### [Given text]
Teacher workload squeezes learning



    TORONTO, March 11 /CNW/ - New research into what elementary teachers do
during a typical workweek sheds light on the many components of a teacher's
day, especially the teaching related work that takes place in addition to
classroom teaching. A study by the Ontario English Catholic Teachers'
Association (OECTA) shows that during a typical workweek, which now averages
55.7 hours, full time elementary teachers spend an average of 30.5 hours on
essential, out of class, teaching-related work.
    The research shows that elementary teachers feel that their workload does
not allow them to give individual students the time and attention that they
deserve. Almost 94 per cent of the elementary teachers surveyed reported
feeling 'stressed' by their growing workload. Seventy per cent say that
meeting the individual needs of an increasing number of special needs students
in their classes is contributing to their workload. They also report that
teaching split grades (59 per cent) and increases in curriculum-related
expectations (54 per cent) are significant contributing factors to their
increasing workload and stress levels.

(Stored data)

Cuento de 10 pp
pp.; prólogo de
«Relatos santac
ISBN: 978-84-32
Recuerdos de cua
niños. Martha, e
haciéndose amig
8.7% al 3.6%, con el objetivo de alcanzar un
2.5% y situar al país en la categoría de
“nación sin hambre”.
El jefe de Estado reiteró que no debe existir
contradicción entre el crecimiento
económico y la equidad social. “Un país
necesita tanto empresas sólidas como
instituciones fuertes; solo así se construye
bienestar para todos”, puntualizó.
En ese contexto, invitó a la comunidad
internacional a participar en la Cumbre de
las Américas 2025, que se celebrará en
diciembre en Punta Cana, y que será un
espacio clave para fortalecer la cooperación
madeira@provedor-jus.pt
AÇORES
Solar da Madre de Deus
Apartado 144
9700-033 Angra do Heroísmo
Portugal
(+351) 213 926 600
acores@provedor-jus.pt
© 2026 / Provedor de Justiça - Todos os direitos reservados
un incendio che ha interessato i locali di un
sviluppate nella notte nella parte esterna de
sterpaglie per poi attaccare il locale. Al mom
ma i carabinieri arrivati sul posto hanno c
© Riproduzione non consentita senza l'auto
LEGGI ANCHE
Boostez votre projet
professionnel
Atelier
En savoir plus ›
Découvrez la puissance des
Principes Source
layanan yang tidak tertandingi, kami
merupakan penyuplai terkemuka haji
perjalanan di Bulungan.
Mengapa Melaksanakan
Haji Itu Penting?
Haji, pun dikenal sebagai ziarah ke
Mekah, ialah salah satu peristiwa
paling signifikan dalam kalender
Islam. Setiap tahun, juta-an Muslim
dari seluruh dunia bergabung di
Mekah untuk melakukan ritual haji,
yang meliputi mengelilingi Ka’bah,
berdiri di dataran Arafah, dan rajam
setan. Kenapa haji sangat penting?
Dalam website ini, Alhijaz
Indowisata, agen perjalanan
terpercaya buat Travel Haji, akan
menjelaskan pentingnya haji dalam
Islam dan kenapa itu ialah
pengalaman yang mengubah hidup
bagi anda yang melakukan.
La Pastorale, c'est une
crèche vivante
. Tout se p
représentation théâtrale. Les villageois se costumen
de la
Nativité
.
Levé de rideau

### [List of tasks]
A – Rewrite the teacher workload article starting at "The research shows" and ending at "and stress levels.", changing "split grades" to "combined grades".
B – Carry on the teacher workload article from the point where it stops.

### [Task-by-task outputs]
A –
The research shows that elementary teachers feel that their workload does
not allow them to give individual students the time and attention that they
deserve. Almost 94 per cent of the elementary teachers surveyed reported
feeling 'stressed' by their growing workload. Seventy per cent say that
meeting the individual needs of an increasing number of special needs students
in their classes is contributing to their workload. They also report that
teaching combined grades (59 per cent) and increases in curriculum-related
expectations (54 per cent) are significant contributing factors to their
increasing workload and stress levels.

B –
    "Until workload is addressed and made more manageable, students will pay
a price for the fact that elementary teachers do not always have enough time
for each of them," says OECTA president Donna Marie Kennedy. "Teachers
struggle to find enough time for planning and teaching all of their students.
Unfortunately, without sacrificing their personal lives, their workload does
not allow the teachers to do an excellent job in a reasonable number of hours
each week."
    Researchers spoke to 1767 elementary teachers from across Ontario about
work-related activities at school and outside of school, on weekdays,
evenings, weekends and vacations.
    The research, conducted by James Matsui Research Inc. in October 2006,
shows that teachers spend much of their out of class time preparing lessons,
developing individual education plans for students with unique needs, marking,
preparing report cards, working with students out of class, volunteering for
extracurricular programs, meeting with parents, attending staff meetings and
collaborating with colleagues, supervising students and receiving professional
development.
    In response to an open-ended question about how to address the workload
issues, teachers suggest reducing class size, providing more support for
students with special needs, curtailing the rate of curriculum change and
reviewing the curriculum expectations.
    "Addressing teacher workload is an essential step toward improving
student achievement and OECTA members care deeply about helping students
achieve," says Donna Marie Kennedy.




For further information:

For further information: Contact: Donna Marie Kennedy, President OECTA,
(416) 925-2493 (work), (416) 662-5112 (cell)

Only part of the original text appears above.